Mastanlagen Widerstand

Pro­jekt­be­schrei­bung – Ver­such eines Selbst­ver­ständ­nis­ses

MW
Foto: vi­su­al-​re­bel­li­on.​com

Das Aktionsbündnis gegen Wiesenhof MASTANLAGEN WIDERSTAND versteht sich als Zusammenschluss von unabhängigen Aktivist_innen, Gruppen und Einzelpersonen.
Es soll eine Plattform bieten, sich über das Thema und die Problematik von Hühnermastanlagen auszutauschen, zu vernetzen und zu informieren.

Konkret will das Bündnis Hühnermastanlagen und somit Zulieferbetriebe für Wiesenhof-Schlachtfabriken verhindern, um effektiv gegen das Ausbeuten und Töten von Tieren, Umweltzerstörung und menschliche Unterdrückung vorgehen zu können.
Intentionen und Ziele des Bündnisses sind zum einen, Transparenz über die Standorte von geplanten Tierfabriken im süddeutschen Raum zu schaffen und zum anderen Handlungsstrategien für das Vorgehen gegen Mastanlagen zur Verfügung zu stellen.
Durch regelmäßige Vernetzungstreffen, Infoveranstaltungen und Medienarbeit möchte das Bündnis vor allem jene unterstützen, die aktiv gegen Mastanlagenneubauten vorgehen wollen.

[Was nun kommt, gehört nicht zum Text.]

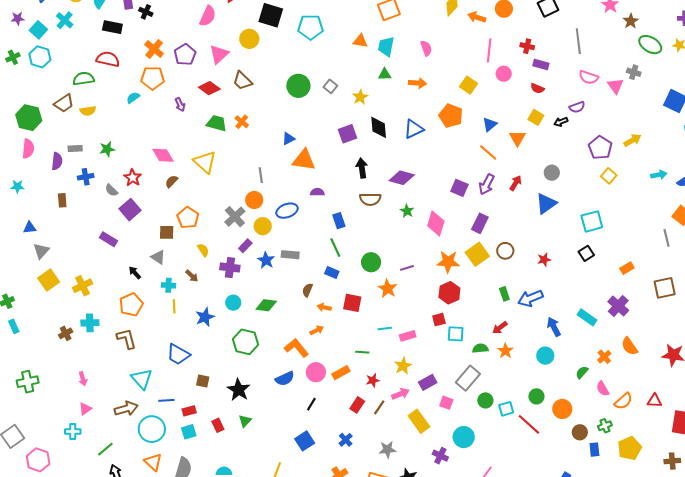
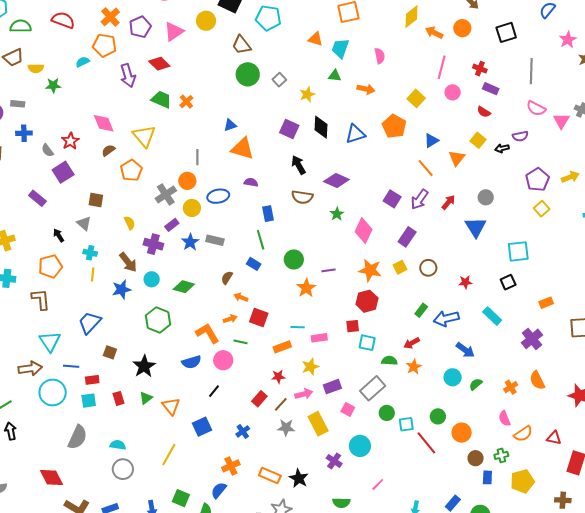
green semicircle: (84, 79) -> (21, 26), moved
brown trapezoid: (242, 81) -> (242, 45), moved
purple arrow: (180, 105) -> (128, 76), size x1.6
purple square: (347, 134) -> (289, 129), turned 36
green star: (107, 149) -> (53, 85), moved
black arrow: (362, 168) -> (298, 165), turned -30
blue triangle: (546, 204) -> (476, 227), turned -35
orange pentagon: (188, 218) -> (131, 170), moved
yellow square: (477, 254) -> (400, 267), size x0.6
brown arrow: (192, 276) -> (128, 262), moved, size x1.5
green rectangle: (504, 294) -> (421, 310), turned 48
red square: (352, 303) -> (259, 318), moved
cyan rectangle: (587, 317) -> (492, 316), moved
blue arrow: (554, 327) -> (465, 350), turned 144
green line: (362, 352) -> (240, 342), moved
blue trapezoid: (178, 355) -> (90, 323), turned 95
green semicircle: (582, 372) -> (476, 384), moved
orange rectangle: (341, 373) -> (282, 347), moved
gray star: (387, 450) -> (286, 428), moved
orange triangle: (153, 462) -> (171, 406), moved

Dabei hat das Aktionsbündnis in erster Linie initiierenden Charakter.
Das bedeutet, dass Gruppen, Einzelpersonen und Aktivist*innen nötig sind, welche Projekte in ihrer Umgebung oder überregional ins Leben rufen und selbst gestalten. Durch Vernetzung, durch Bereitstellung von Informationen und durch direkte Aktionen, werden Widerständige seitens des Bündnisses solidarisch unterstützt.

Der Protest des Aktionsbündnisses richtet sich gegen das Unternehmen Wiesenhof, welcher größter „Geflügel“konzern in Deutschland ist und bundesweit Zuliefererbetriebe hat.
Der skandalumwobene Konzern steht dabei nur exemplarisch für kapitalistische Ausbeutungsverhältnisse, die in jeder Form der Tiernutzung zu finden ist.
Der Fokus neue Mastanlagen zu verhindern, ist eine strategische Entscheidung.
Durch das erfolgreiche Verhindern von Mastanlagenneubauten werden mehrere Millionen Tiere nicht für die Profitsteigerung von Wiesenhof  und für ein Leben in Gefangenschaft produziert.
Mit dem Protest und Widerstand gegen Schlachtfabriken und Mastanlagen wird zeitgleich versucht, deutlich zu machen, dass Tierfabriken lediglich Symptome einer widerspruchsvollen Gesellschaft sind, die auf Ausbeutung von Menschen und Tieren beruht. Deswegen hat sich das Bündnis zum Ziel gemacht, das Verhältnis von Mensch und Tier und gesellschaftliche Verhältnisse grundlegend zu hinterfragen.
Widerstand gegen Tierfabriken gibt es im süddeutschen Raum durch MASTANLAGEN WIDERSTAND v.a. in Bayern und in Norddeutschland durch die „Kampagne gegen Tierfabriken“ in Niedersachsen.
Ziel ist es jedoch, das Netzwerk auszuweiten und effektiv zu vernetzen und den Widerstand gegen die Neuerrichtung von Mastanlagen und den Ausbau von Schlachtfabriken zu erhöhen.
Aus diesem Grund brauchen wir auch deine Unterstützung!

Das Bündnis kämpft für die Befreiung von Mensch und Tier und sieht sich als Teil einer emanzipatorischen und herrschaftskritischen Bewegung. Aus diesem Anspruch heraus  positioniert sich MASTANLAGEN WIDERSTAND gegen Unterdrückungsmechanismen wie Rassismus, Sexismus, Nationalismus.